In physics parlance, sometimes it can be very useful to think about electrons in solids as

*semiclassical*, a kind of middle ground between picturing them as little classical specks whizzing around and visualizing them as fuzzy, entirely wavelike quantum states. In the semiclassical picture, you can think of the electrons as following particular trajectories, and still keep in mind their wavelike aspect by saying that the particles rack up phase as they propagate along. In a typical metal like gold or copper, the effective wavelength of the electrons is the Fermi wavelength, \( \lambda_{\mathrm{F}} \sim 0.1~\)nm. That means that an electron propagating 0.1 nm changes its quantum phase by about \(2 \pi\). In a relatively "clean" metal, electrons propagate along over long distances, many Fermi wavelengths, before scattering. At low temperatures, that scattering is mostly from disorder (grain boundaries, vacancies, impurities).

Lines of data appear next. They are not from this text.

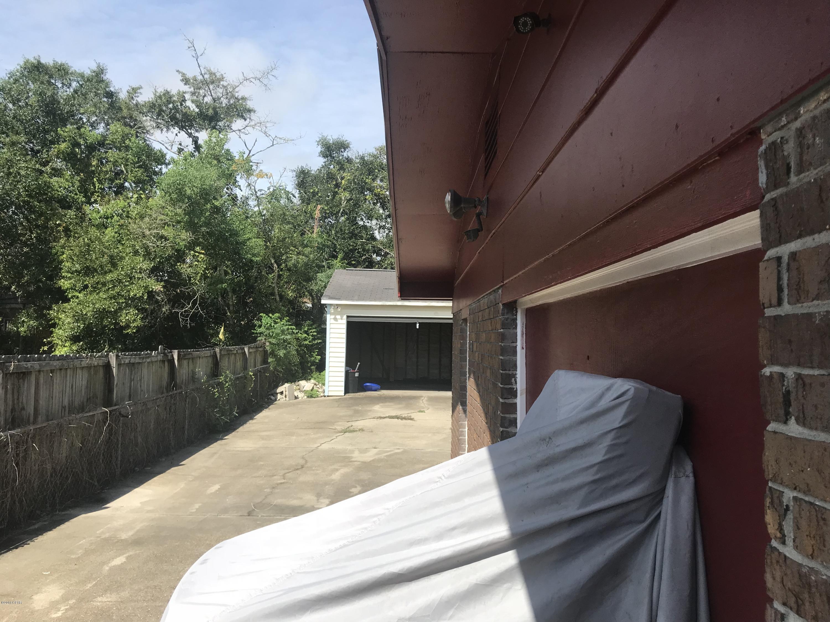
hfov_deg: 63.4
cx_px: 415
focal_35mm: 28
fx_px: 671
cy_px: 311
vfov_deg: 49.7
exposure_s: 1/1916
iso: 20
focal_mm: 3.99
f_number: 1.8
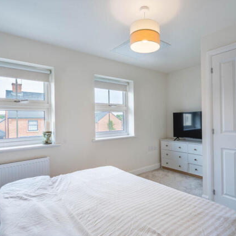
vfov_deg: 72.1
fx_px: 162
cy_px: 121
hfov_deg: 71.5
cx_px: 140
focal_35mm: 21
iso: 320
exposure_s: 1/80
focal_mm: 16
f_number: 8
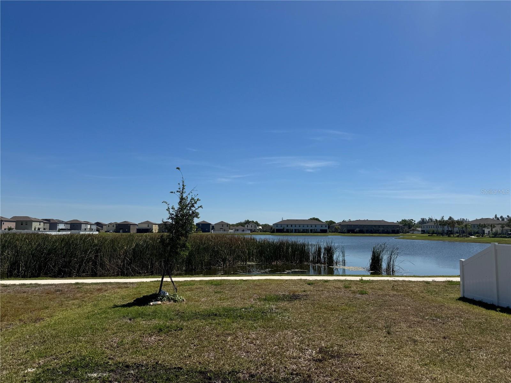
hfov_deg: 71.6
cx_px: 256
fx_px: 354
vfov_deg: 56.8
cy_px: 192
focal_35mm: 24
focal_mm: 6.76
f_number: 1.78
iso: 80
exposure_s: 1/10417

The point of keeping track of the quantum phase \(\phi\) is that this is how we find probabilities for quantum processes. In quantum mechanics, if there are two paths to do something, with (complex) amplitudes \(A_{1}\) and \(A_{2}\), the probability of that something is \(|A_{1} + A_{2}|^{2}\), which is different than just adding the probabilities of each path, \(|A_{1}|^{2}\) and \(|A_{2}|^{2}\). For an electron propagating, for each trajectory we can figure out an amplitude that includes the phase. We add up all the (complex) amplitudes for all the possible trajectories, and then take the (magnitude) square of the sum. The cross terms are what give quantum interference effects, such as the wavy diffraction pattern in the famous two-slit experiment. This is how Feynman describes interference in his great little book, QED.

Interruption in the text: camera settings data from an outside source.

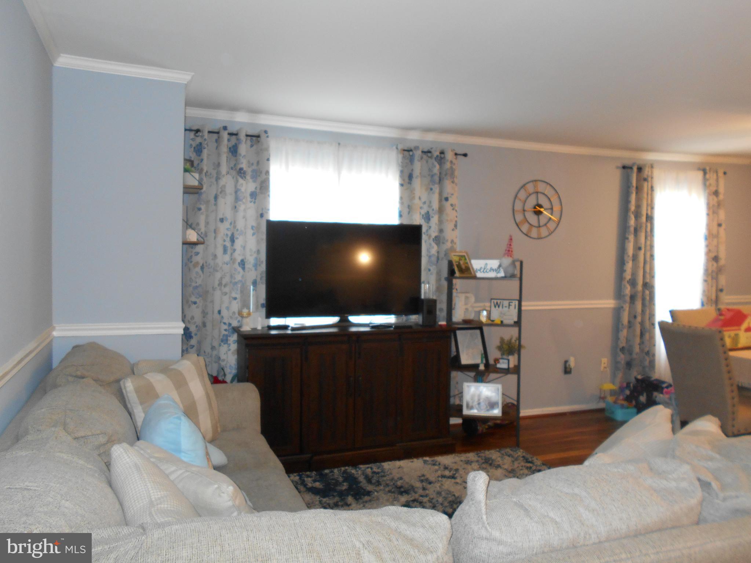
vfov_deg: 53.1
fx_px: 564
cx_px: 376
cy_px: 282
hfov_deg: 67.3
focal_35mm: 26
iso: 220
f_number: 3.2
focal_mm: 4.6
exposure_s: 1/25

Electronic conduction in a disordered metal then becomes a quantum interference experiment. An electron can bounce off various impurities or defects in different sequences, with each trajectory having some phase. The exact phases are set by the details of the disorder, so while they differ from sample to sample, they are the same within a given sample as long as the disorder doesn't change. The conduction of the electrons is then something like a speckle pattern. The typical scale of that speckle is a change in the conductance \(G\) of something like \(\delta G \sim e^{2}/h\). Note that inelastic processes can change the electronic wavelength (by altering the electron energy and hence the magnitude of its momentum) and also randomize the phase - these "dephasing" effects mean that on length scales large compared to some coherence length \(L_{\phi}\), it doesn't make sense to worry about quantum interference.

Now, anything that alters the relative phases of the different trajectories will lead to fluctuations in the conductance on that scale (within a coherent region). A magnetic field can do this, because the amount of phase racked up by propagating electrons depends not just on their wavelength (basically their momentum), but also on the vector potential, a funny quantity discussed further here. So, ramping a magnetic field through a (weakly disordered) metal (at low temperatures) can generate sample-specific, random-looking but reproducible, fluctuations in the conductance on the order of \(e^{2}/h\). These are the UCF.

By looking at the UCF (their variation with magnetic field, temperature, gate voltage in a semiconductor, etc.), one can infer \(L_{\phi}\), for example. These kinds of experiments were all the rage in ordinary metals and semiconductors in the late 1980s and early 1990s. They enjoyed a resurgence in the late '90s during a controversy about coherence and the fate of quasiparticles as \(T \rightarrow 0\), and are still used as a tool to examine coherence in new systems as they come along (graphene, atomically thin semiconductors, 2d electron gases in oxide heterostructures, etc.).